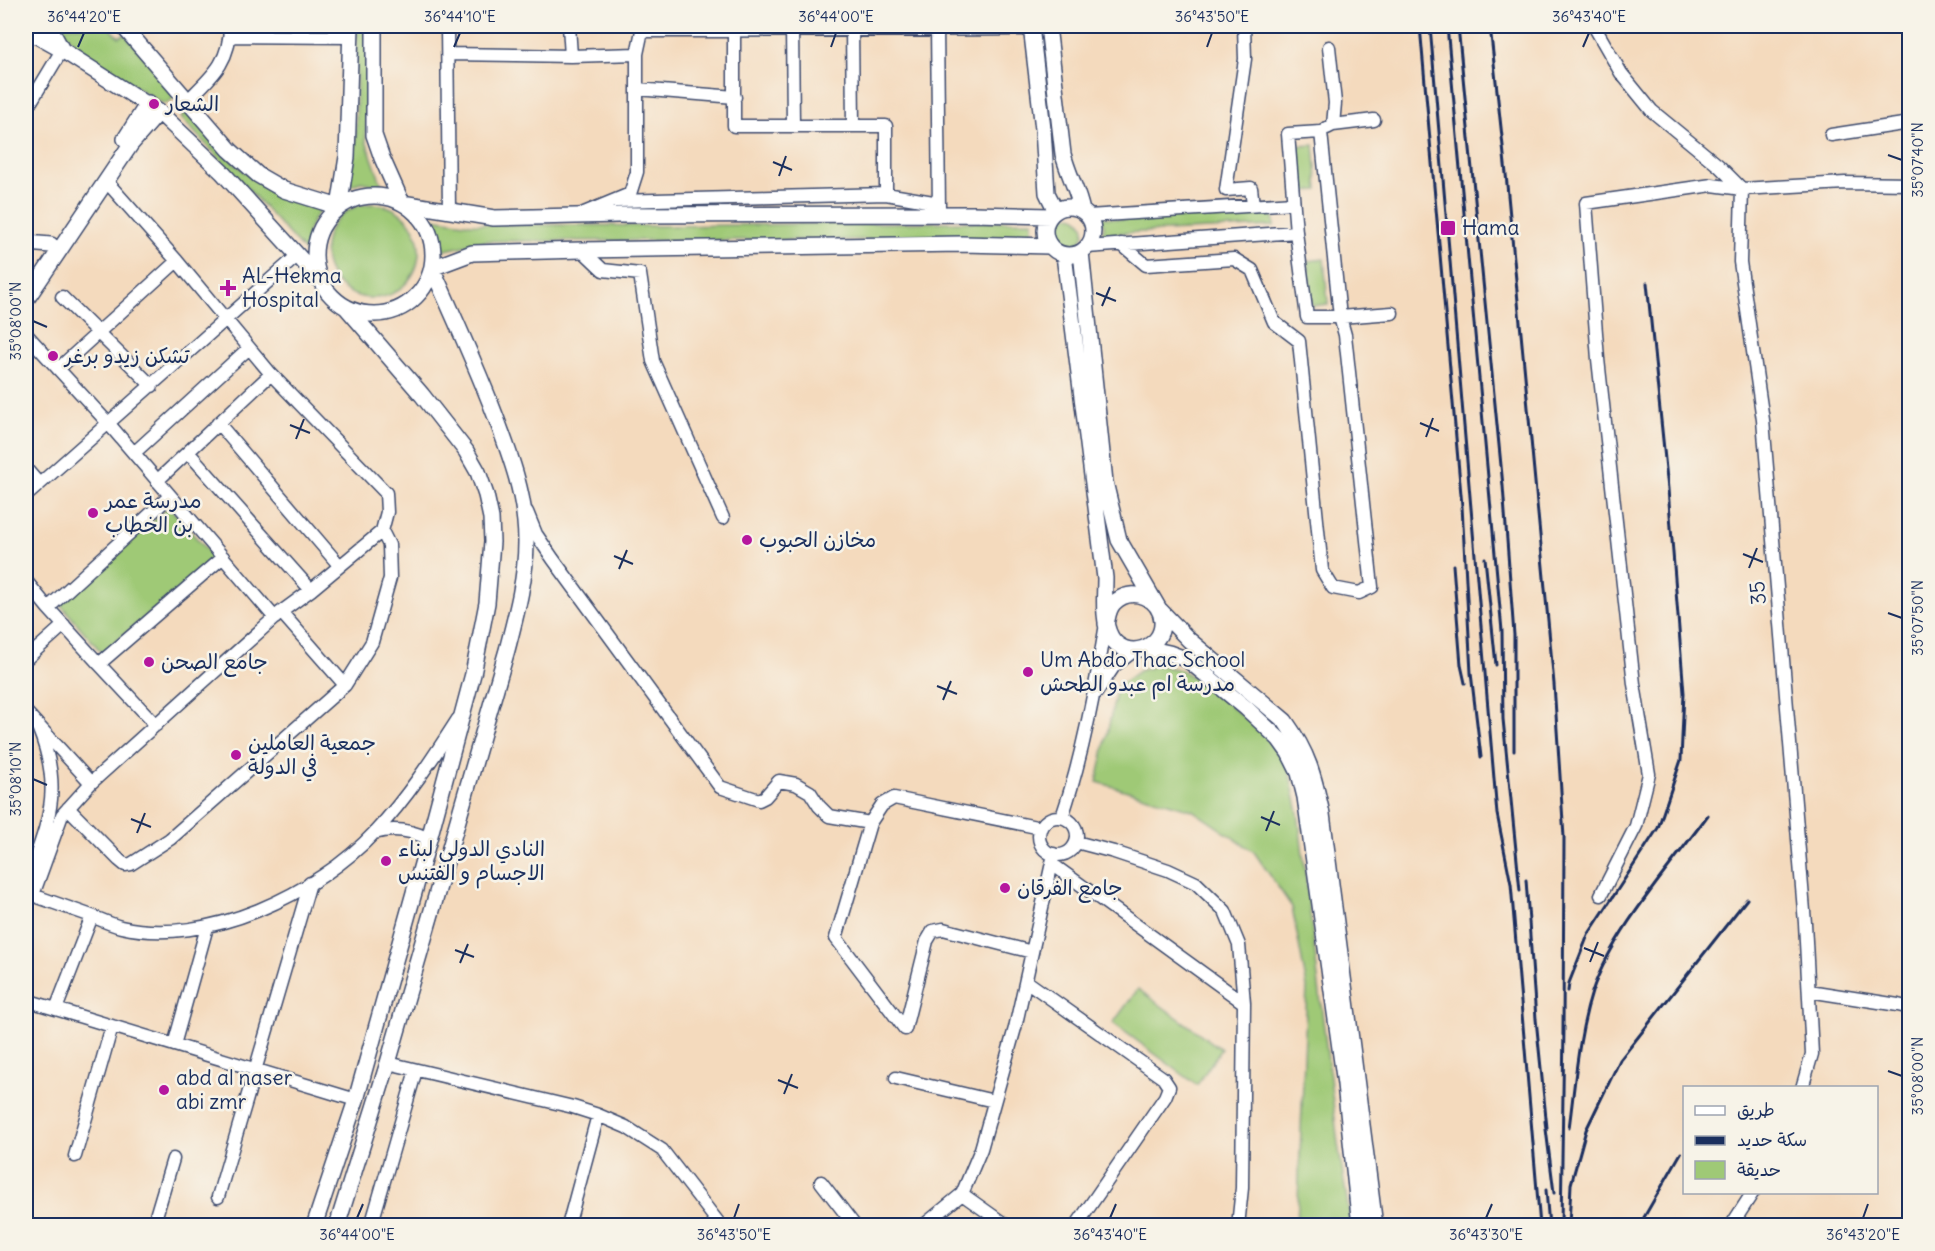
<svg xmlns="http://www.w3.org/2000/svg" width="1935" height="1251" viewBox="0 0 1935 1251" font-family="Delius,'Playpen Sans Arabic',sans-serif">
	<rect width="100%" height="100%" fill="#f7f3e8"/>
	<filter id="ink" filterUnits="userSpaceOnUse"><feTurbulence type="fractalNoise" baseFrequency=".0167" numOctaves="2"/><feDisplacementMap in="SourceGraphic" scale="12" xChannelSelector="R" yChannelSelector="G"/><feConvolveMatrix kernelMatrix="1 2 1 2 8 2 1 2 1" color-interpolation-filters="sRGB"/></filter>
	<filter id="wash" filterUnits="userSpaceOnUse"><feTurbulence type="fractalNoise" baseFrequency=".008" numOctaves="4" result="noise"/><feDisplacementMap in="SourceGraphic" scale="24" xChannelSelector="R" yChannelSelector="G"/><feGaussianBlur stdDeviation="1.35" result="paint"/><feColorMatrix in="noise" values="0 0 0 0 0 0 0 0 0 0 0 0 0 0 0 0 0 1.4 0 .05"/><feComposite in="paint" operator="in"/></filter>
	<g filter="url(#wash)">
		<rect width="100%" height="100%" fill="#f4dabd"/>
		<!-- green -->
		<path fill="#9fc976" stroke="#5d7c6a" stroke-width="1.5" d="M58,26H108L119,37L125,34L171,89L173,99L166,104L162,103L87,57Z
			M357,26H366V141L382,186L361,182L349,186L356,137Z
			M186,111L235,164L275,194L322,209C310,221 305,236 306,253L239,179L181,118Z
			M1314,145L1318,190L1302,191L1298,146Z
			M325 251a47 47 0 1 1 94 0a47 47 0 1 1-94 0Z
			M1273,210L1274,226L1121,233L1102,238L1104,225L1100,217L1120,219Z
			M1054 231a15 15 0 1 1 30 0a15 15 0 1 1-30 0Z
			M433,218L471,224L664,226L1032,221V239L487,241L441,251L439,236Z
			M1324,259L1328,304L1312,306L1308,261Z
			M169,507L215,559L102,653L61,605Z
			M1157,665L1181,670L1207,686L1266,736L1288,765L1298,813L1338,1144L1351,1225H1297L1307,987L1292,907L1254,852L1192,810L1097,782L1117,687L1139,671Z
			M1138,989L1221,1049L1197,1085L1113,1023Z"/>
	</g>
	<g filter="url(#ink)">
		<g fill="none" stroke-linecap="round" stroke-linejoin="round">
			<!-- minor casing -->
			<g stroke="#3c496c" stroke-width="15">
				<path id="minor" d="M447,26L449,211
					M569,26L571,56
					M734,26V126H886V194
					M792,26L793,126
					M852,26L853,126
					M937,26L939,210
					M1244,26L1245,59L1226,190L1251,188L1253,205
					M1594,26L1621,73L1652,111L1719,166L1742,189
					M643,31L1031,29
					M230,36L351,37
					M1329,47L1335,103L1333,125
					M448,54L571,56L637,54
					M637,89L735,97
					M187,101C211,77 230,63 230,26
					M26,110L62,50
					M1327,128L1333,125L1374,120
					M1321,132L1340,317H1307L1296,232L1288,134Z
					M1831,135L1910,123
					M617,201L886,194L939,203
					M584,213L630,194L637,172V54L643,26
					M1088,216L1293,203
					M1121,244L1146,265L1234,259L1252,270L1274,322L1299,341L1322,570L1333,588L1359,593L1372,587L1345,335L1340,317L1392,313
					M1087,247L1296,232
					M582,250L603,270L640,274L653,361L723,518
					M62,297L152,386
					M26,334L108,423L275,618
					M58,369L177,261
					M218,423L339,565
					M188,452L311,590
					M134,453L249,348
					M26,469L39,484
					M157,481L271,374
					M26,496L297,256
					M170,496L48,608L99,664L223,557
					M527,512L536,534L553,559L720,787L759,800L765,797L779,781L796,784L810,792L819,806L829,816L870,823
					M26,581L48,608
					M281,612L345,685
					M26,659L64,625
					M99,664L156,725
					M1096,693L1114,666L1135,650
					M26,712L91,783
					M68,808L119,860L125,865L131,864L170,839L345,685L372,642L390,578L389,545L382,531
					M1062,817C1083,755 1095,689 1106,624
					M1039 836a19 19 0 1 1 38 0a19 19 0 1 1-38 0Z
					M374,833C394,827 411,830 429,839
					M1076,842L1114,852L1168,870L1196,883L1225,911L1239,945L1244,1003L1242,1188L1238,1226
					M1052,864L1244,1003
					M26,885C47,823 65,792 38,727
					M27,893C46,900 66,907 86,914C98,918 109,924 121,927C206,947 317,894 375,832C407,798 433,758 458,719
					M33,895L62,815L91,783L281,612L311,590L382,531L387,512L386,493L271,374L177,261L106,181
					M1601,895L1636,826L1649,774L1634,684L1598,359L1586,203L1712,185L1742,189
					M1026,981L1163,1078L1169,1087L1165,1097L1076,1226
					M1809,991L1898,1005L1910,1008
					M26,1000L356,1100
					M56,1009L92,916
					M905,1029L836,938L870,823L882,805L894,798L1041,828
					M905,1029L927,941L933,931L943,929L1032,952
					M174,1045L207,927
					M388,1063L573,1107L598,1115L626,1127L662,1150L721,1226
					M896,1078L994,1101
					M1802,1088L1812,1054L1805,923L1763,420L1740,262L1742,189L1845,183L1910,184
					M75,1156L112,1026
					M821,1182L855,1226
					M962,1194L1007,1226
					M218,1197L310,883
					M153,1226L173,1159
					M371,1226L416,1070
					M568,1226L598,1115
					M923,1226L962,1194L981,1149L1015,1028L1054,854
					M1731,1226L1753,1192"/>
			</g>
			<!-- major casing -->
			<g stroke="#3c496c" stroke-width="18">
				<path id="major" d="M49,26L62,50L159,112L222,172L320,280
					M123,26L230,150L258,175L284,190L339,207L347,157L351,26
					M374,26V135L382,158L402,203L494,218L618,215L973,214L1050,216
					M1031,26L1043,129L1047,193L1056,211
					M1048,26L1063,154C1068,174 1078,191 1082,211
					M26,30L62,50
					M125,139L148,103
					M315 255a59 59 0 1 1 118 0a59 59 0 1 1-118 0Z
					M1045 231a24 24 0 1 1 48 0a24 24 0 1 1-48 0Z
					M26,243L51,245
					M1081,252L1105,482L1119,540L1159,609L1189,640L1285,721C1308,753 1314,776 1322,814L1375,1226
					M1064,255L1105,578C1105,595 1102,621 1111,637C1125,661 1164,649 1162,621C1160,597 1131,586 1114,603C1108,609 1108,617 1106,624
					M26,300L131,144L159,112
					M1146,648L1169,653L1188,660L1246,708L1279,739L1289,753L1299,773L1305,797L1345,1084L1360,1226
					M314,1226L356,1100L429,839L473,674L487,603L492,542L491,518L486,495L478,472L466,451L422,395L346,307
					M337,1226L388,1063L507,650C516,615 526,579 526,542C526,497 511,457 495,415C476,365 454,317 432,268L472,253L582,250L962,244L1050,246"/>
			</g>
			<!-- minor -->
			<use href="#minor" stroke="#fff" stroke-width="12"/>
			<!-- major -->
			<use href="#major" stroke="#fff" stroke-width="15"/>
			<!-- rail -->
			<path stroke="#1b2f5e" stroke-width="3" d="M1420,26L1462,506L1471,673L1481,757
				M1430,26L1497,814L1511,884L1540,1226
				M1447,26L1502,631L1503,719L1520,891
				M1458,26L1503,486L1514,635V751
				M1490,26L1506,174L1554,684L1564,837L1563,1035
				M1485,558L1496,665
				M1453,565L1461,665L1465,683
				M1526,880L1536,1019L1547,1128
				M1568,991L1569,983L1588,935L1658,828L1681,760L1684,693L1668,489L1647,283
				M1545,1121L1554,1193
				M1569,1128C1575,1083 1578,1036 1592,992C1612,932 1671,866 1708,815
				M1546,1190L1549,1226
				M1561,1226L1564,1027
				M1569,1226L1571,1184L1586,1130L1620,1060L1747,899
				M1639,1226L1681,1153"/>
		</g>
	</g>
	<!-- ticks -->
	<path fill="none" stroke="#1b2f5e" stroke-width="2" d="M78,47L84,33M454,47L460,33M831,47L836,33M1207,47L1212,33M1583,47L1589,33M1888,155L1902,160M773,162L792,170M779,176L786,156M1096,293L1116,301M1102,306L1110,287M33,321L47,327M1420,423L1439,431M290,425L310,433M1426,437L1433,418M296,439L304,419M1743,554L1763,562M614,556L633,564M1749,568L1757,548M619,569L627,550M1888,613L1902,618M937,686L957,694M943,700L951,681M33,779L47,785M1261,817L1280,825M131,819L151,827M1266,831L1274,811M137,833L145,813M1584,948L1604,956M455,950L474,957M1590,962L1598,942M460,963L468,944M1888,1071L1902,1076M778,1080L798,1088M784,1094L792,1074M357,1218L363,1204M734,1218L739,1204M1110,1218L1116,1204M1486,1218L1492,1204M1863,1218L1868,1204"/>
	<!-- markers -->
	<g fill="#b5179e" stroke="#f7f3e8" stroke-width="2">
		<circle cx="154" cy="104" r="6"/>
		<rect x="1440" y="220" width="16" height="16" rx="3"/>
		<path d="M225 279h6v6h6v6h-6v6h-6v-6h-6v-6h6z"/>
		<circle cx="53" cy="356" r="6"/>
		<circle cx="93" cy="513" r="6"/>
		<circle cx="747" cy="540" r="6"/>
		<circle cx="149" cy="662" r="6"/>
		<circle cx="1028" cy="672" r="6"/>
		<circle cx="236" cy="755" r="6"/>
		<circle cx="386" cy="861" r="6"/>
		<circle cx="1005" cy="888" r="6"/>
		<circle cx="164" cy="1090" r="6"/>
	</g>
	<g text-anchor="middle" stroke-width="5" stroke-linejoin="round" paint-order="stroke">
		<!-- poi labels -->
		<g font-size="21" fill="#1b2f5e" stroke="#f7f3e8" text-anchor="start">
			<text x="166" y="111">الشعار</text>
			<text x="1462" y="235">Hama</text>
			<text x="242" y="283">AL-Hekma<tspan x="242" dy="24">Hospital</tspan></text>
			<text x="65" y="363">تشكن زيدو برغر</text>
			<text x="105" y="508">مدرسة عمر<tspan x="105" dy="24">بن الخطاب</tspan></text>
			<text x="759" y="547">مخازن الحبوب</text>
			<text x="1040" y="667">Um Abdo Thac School<tspan x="1040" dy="24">مدرسة ام عبدو الطحش</tspan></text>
			<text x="161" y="669">جامع الصحن</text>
			<text x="248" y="750">جمعية العاملين<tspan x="248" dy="24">في الدولة</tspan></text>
			<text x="398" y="856">النادي الدولي لبناء<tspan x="398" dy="24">الاجسام و الفتنس</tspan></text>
			<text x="1017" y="895">جامع الفرقان</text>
			<text x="176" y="1085">abd al naser<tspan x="176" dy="24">abi zmr</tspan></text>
		</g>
		<!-- street labels -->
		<g font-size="21" fill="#1b2f5e" stroke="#f7f3e8">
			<text transform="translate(1758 593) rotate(-95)" y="7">35</text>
		</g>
	</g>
	<!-- margin -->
	<rect width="1935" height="1251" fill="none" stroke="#f7f3e8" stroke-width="66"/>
	<!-- legend -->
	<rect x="1683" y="1086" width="195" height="108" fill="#f7f3e8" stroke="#9fa5b1" stroke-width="1.5"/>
	<rect x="1695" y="1106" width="30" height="9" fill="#ffffff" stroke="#9fa5b1" stroke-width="1.5"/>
	<text x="1737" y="1116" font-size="18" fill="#1b2f5e">طريق</text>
	<rect x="1695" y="1136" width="30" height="9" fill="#1b2f5e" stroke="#9fa5b1" stroke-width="1.5"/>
	<text x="1737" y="1146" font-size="18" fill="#1b2f5e">سكة حديد</text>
	<rect x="1695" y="1161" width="30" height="18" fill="#9fc976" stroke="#9fa5b1" stroke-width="1.5"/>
	<text x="1737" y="1176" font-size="18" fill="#1b2f5e">حديقة</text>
	<rect x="33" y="33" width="1869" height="1185" fill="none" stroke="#1b2f5e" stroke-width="2"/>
	<g font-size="15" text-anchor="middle" fill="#1b2f5e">
		<text x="84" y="22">36°44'20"E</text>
		<text x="460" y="22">36°44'10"E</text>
		<text x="836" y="22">36°44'00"E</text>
		<text x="1212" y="22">36°43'50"E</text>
		<text x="1589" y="22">36°43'40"E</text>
		<text transform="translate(1918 160) rotate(-90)" y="5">35°07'40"N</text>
		<text transform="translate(16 321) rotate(-90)" y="5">35°08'00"N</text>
		<text transform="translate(1918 618) rotate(-90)" y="5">35°07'50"N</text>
		<text transform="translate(16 779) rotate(-90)" y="5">35°08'10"N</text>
		<text transform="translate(1918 1076) rotate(-90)" y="5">35°08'00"N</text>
		<text x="357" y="1240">36°44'00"E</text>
		<text x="734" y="1240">36°43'50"E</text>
		<text x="1110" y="1240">36°43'40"E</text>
		<text x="1486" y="1240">36°43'30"E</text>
		<text x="1863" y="1240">36°43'20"E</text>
	</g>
</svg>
•••••
**INSTRUCTIONS TO FOLLOW**:
The string "feTurbulence" appears on some lines of the data; count those lines and report only how many there are.

**EXERCISE ANSWER**:
2